Per la sola componente continuativa per lavoro ordinario si è registrato un aumento dell’1,4 per cento rispetto a novembre 2006 e dell’1,6 per cento nel confronto tra i primi undici mesi del 2007 e il corrispondente periodo dell’anno precedente.
A novembre, nelle grandi imprese dell’industria la retribuzione lorda per ora lavorata ha presentato (al netto della stagionalità) un calo dello 0,5 per cento rispetto al mese di ottobre.
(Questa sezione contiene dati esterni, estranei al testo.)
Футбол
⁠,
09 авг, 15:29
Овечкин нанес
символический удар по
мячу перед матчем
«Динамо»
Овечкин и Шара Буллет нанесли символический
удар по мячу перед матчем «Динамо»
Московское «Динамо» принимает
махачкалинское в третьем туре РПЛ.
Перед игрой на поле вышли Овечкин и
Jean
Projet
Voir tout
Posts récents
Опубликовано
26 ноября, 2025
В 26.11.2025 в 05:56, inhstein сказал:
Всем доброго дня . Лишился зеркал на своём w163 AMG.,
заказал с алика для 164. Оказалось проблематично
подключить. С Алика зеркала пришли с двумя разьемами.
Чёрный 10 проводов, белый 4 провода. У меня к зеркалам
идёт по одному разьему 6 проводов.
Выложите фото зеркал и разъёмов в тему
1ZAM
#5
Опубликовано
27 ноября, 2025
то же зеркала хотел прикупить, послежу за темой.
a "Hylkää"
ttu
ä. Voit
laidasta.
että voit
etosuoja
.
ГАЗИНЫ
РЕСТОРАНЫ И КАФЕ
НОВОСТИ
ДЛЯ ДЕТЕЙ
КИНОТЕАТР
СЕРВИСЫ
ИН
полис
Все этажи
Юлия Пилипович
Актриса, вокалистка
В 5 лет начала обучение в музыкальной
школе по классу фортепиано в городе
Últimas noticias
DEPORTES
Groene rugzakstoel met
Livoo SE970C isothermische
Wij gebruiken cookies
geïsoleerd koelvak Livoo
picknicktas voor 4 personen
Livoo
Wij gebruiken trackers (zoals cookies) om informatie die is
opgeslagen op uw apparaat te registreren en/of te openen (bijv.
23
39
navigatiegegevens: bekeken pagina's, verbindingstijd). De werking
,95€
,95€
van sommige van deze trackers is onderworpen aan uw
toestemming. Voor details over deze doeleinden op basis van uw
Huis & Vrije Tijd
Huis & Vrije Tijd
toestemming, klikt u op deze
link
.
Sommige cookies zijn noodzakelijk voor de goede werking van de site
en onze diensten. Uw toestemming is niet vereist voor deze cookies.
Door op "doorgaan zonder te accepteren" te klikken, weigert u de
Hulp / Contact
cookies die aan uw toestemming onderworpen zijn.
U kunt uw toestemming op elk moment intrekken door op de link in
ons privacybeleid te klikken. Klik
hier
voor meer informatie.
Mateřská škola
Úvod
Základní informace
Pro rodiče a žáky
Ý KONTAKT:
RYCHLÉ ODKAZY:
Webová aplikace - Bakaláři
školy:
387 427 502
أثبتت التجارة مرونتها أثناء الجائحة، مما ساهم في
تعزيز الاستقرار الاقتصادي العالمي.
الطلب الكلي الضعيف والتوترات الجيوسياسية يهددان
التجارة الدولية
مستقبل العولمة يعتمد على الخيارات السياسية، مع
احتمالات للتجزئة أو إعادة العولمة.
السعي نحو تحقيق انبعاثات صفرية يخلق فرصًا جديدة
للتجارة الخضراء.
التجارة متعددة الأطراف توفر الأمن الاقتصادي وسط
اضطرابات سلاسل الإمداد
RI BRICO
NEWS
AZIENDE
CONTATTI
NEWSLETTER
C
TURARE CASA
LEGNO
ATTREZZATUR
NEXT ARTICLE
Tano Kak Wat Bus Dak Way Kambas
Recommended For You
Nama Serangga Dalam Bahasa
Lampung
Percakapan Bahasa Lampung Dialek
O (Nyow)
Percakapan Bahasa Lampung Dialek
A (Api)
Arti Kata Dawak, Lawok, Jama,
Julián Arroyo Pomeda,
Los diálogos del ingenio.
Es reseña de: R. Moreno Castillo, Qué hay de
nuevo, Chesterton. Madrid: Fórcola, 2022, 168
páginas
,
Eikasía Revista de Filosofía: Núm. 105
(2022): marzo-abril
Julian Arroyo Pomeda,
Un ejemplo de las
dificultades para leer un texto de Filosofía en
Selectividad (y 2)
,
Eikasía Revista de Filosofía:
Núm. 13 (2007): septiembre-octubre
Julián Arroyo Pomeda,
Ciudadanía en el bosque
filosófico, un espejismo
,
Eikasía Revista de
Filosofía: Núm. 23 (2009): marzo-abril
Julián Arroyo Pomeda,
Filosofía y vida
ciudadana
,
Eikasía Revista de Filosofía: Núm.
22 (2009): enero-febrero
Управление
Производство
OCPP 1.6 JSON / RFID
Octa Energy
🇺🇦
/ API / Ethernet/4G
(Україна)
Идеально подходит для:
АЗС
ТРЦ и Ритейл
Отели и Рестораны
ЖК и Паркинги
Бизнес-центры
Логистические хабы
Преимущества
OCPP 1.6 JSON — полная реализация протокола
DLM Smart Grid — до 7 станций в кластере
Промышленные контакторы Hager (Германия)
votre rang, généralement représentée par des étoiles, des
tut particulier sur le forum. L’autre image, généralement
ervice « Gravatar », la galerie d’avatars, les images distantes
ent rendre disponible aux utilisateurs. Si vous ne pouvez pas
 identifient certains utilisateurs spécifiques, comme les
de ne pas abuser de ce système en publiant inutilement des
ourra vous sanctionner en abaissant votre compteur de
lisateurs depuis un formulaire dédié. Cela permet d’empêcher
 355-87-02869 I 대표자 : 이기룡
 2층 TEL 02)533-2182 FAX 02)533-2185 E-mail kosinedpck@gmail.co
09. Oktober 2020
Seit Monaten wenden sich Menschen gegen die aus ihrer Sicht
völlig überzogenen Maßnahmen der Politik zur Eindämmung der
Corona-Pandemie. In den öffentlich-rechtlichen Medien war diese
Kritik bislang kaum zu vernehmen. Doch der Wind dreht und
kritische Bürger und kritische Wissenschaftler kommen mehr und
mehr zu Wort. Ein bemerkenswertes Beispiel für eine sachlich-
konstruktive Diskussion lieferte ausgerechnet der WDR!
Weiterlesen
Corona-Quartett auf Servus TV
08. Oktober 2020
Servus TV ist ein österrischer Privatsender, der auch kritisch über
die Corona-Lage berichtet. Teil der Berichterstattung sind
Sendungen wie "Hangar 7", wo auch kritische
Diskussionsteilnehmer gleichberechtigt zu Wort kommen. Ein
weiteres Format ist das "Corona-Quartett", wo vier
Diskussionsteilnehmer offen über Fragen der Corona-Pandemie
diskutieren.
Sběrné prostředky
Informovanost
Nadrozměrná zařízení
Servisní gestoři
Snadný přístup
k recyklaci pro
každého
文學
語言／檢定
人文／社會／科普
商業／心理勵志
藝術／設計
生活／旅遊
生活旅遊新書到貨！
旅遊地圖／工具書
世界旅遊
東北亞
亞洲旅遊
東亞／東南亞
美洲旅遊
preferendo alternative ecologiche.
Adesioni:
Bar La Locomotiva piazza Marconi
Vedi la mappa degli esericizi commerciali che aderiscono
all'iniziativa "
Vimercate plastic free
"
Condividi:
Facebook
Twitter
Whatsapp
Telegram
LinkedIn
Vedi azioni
La variazione dell’indice grezzo è stata di più 3,3 per cento rispetto a novembre 2006 e di più 2,4 per cento nel confronto tra gennaio-novembre 2007 e lo stesso periodo del 2006. Le corrispondenti variazioni tendenziali della retribuzione lorda per dipendente sono risultate pari a più 4,1 per cento a novembre e a più 2,9 per cento nei primi undici mesi del 2007.
Per la sola componente continuativa per lavoro ordinario, si è registrato un aumento tendenziale dell’1,7 per cento rispetto a novembre dell’anno precedente e del 2,2 per cento rispetto al periodo gennaio-novembre 2006.
Nelle grandi imprese dei servizi la retribuzione lorda per ora lavorata ha segnato una riduzione dell’1,2 per cento in termini congiunturali (al netto della stagionalità) e dello 0,6 per cento rispetto a novembre 2006. Nel confronto tra i primi undici mesi del 2007 e il corrispondente periodo dell’anno precedente la variazione è stata di più 0,4 per cento.
La retribuzione lorda per dipendente ha registrato una variazione tendenziale di più 1,3 per cento a novembre e di più 1,2 per cento nel periodo gennaio-novembre 2007.
Per la sola componente continuativa per lavoro ordinario, si sono registrate variazioni positive dell’1,5 per cento rispetto allo stesso mese dell’anno precedente e dell’1,2 per cento rispetto al periodo gennaio-novembre 2006.
Il costo del lavoro per ora lavorata nelle grandi imprese ha registrato, a novembre, una variazione di meno 1,0 per cento rispetto a ottobre (al netto della stagionalità) e di più 0,9 per cento rispetto allo stesso mese del 2006. Nel confronto tra i primi undici mesi del 2007 e il corrispondente periodo dell’anno precedente l’aumento è stato dell’1,1 per cento.
Il costo del lavoro per dipendente ha segnato un aumento del 2,3 per cento nel confronto tendenziale relativo al mese di novembre e dell’1,7 per cento in quello tra il periodo gennaio-novembre e i corrispondenti mesi del 2006.
Nelle grandi imprese dell’industria il costo del lavoro per ora lavorata ha registrato a novembre una variazione congiunturale (al netto della stagionalità) pari a meno 0,4 per cento. Rispetto allo stesso mese dell’anno precedente l’indice grezzo ha segnato un aumento tendenziale del 3,2 per cento; nella media del periodo gennaio-novembre la variazione è stata pari a più 2,4 per cento.
Il costo del lavoro per dipendente ha registrato una variazione tendenziale del 4,0 per cento a novembre e del 2,8 per cento nella media del periodo gennaio-novembre.
Nelle grandi imprese dei servizi a novembre il costo del lavoro per ora lavorata è diminuito dell’1,4 per cento in termini congiunturali (al netto della stagionalità) e dello 0,3 per cento in termini tendenziali; nella media del periodo gennaio-novembre la variazione è stata di più 0,5 per cento.
Il costo del lavoro per dipendente ha segnato un incremento dell’1,3 per cento rispetto a novembre 2006 e dell’1,2 per cento nella media del periodo gennaio-novembre.